Benefits of Walking as Exercise

by | Aug 6, 2020

benefits of walking as exercise

If you’re new to a consistent exercise routine, it can be daunting planning workouts to do. One thing to keep in mind is that not every workout needs to be intense. It’s important to have a balance between workouts that challenge you and push you to be better, along with less intense workouts to keep up that movement. One of the best low-intensity workouts you can do is simply walking. Here are some of the benefits of walking as exercise that will convince you to fit it in your workout regimen.

Mental Health Benefits

Walking has shown its effectiveness at relieving stress. This is especially true for walks outside in nature, which can almost function as therapy sessions. Being in nature boosts your mood, so that coupled with the stress-relieving benefits of walking make it a great way to protect your mental health when you start to feel stress and anxiety pile up. Research has also found walking to reduce the risk of depression. When you start to feel negative emotions, try stepping outside for a ten-minute walk. Aim for three of these per day. 
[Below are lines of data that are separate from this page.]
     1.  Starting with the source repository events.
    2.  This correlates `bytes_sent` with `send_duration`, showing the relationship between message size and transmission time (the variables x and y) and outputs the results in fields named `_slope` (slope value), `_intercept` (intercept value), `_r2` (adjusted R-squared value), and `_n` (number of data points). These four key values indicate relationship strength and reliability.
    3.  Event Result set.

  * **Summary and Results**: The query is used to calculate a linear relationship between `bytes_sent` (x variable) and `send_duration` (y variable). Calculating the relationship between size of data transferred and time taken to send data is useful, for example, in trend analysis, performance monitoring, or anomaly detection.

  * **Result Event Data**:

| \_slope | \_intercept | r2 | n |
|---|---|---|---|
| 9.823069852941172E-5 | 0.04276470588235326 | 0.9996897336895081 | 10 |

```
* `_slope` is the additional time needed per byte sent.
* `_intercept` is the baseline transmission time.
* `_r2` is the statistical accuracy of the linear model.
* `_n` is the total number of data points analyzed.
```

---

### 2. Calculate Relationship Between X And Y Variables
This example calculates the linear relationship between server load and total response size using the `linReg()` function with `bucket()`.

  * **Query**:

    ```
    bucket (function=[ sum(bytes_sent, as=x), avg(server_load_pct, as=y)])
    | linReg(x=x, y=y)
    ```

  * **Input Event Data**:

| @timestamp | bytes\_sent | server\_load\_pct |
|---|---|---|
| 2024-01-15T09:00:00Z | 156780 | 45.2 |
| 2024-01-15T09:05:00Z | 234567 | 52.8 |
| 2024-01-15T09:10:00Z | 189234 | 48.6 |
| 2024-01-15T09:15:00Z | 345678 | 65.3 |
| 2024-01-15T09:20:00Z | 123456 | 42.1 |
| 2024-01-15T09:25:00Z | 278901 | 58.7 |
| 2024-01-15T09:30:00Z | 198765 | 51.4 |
Walking can also be one of the best mid-work day breaks when you’re starting to feel burned out or uninspired. One Stanford University study found that walking increased creative output by an average of 60 percent. Also, another study found that only 12 minutes of walking showed notable jumps in attentiveness, positivity and self-confidence. Take a ten to 15 minute walk when you can throughout the work day. Not only will you be helping your step count, but your mental health and performance, too.

Physical Benefits of Walking as Exercise

Some of the noted benefits of walking as exercise include improving cardiac health, reducing fatigue, lowering blood pressure, improving circulation and posture, and more. Not only is great for burning calories and improving fitness in the short term, it’s easy enough on the body to continue long term. And you’re going to want to continue it for the long haul. Studies show those who walk frequently (compared to those with little leisure-time activity) have a lower risk of high blood pressure, high cholesterol, diabetes and heart disease. What’s more, these results were the same compared to the benefits of running. So if running’s not your thing, sub it out for walking. Experts say that, especially in the older years of life, a daily walk can reduce your risk of death by 39% compared to those who are sedentary.

The main takeaway is that along with the short term benefits on fitness and mood, walking is one of the best habits to adopt because of its long term protecting effects on the body. Even if you work out intensely a few times a week, adding in walking is a great addition to get you closer to your health goals.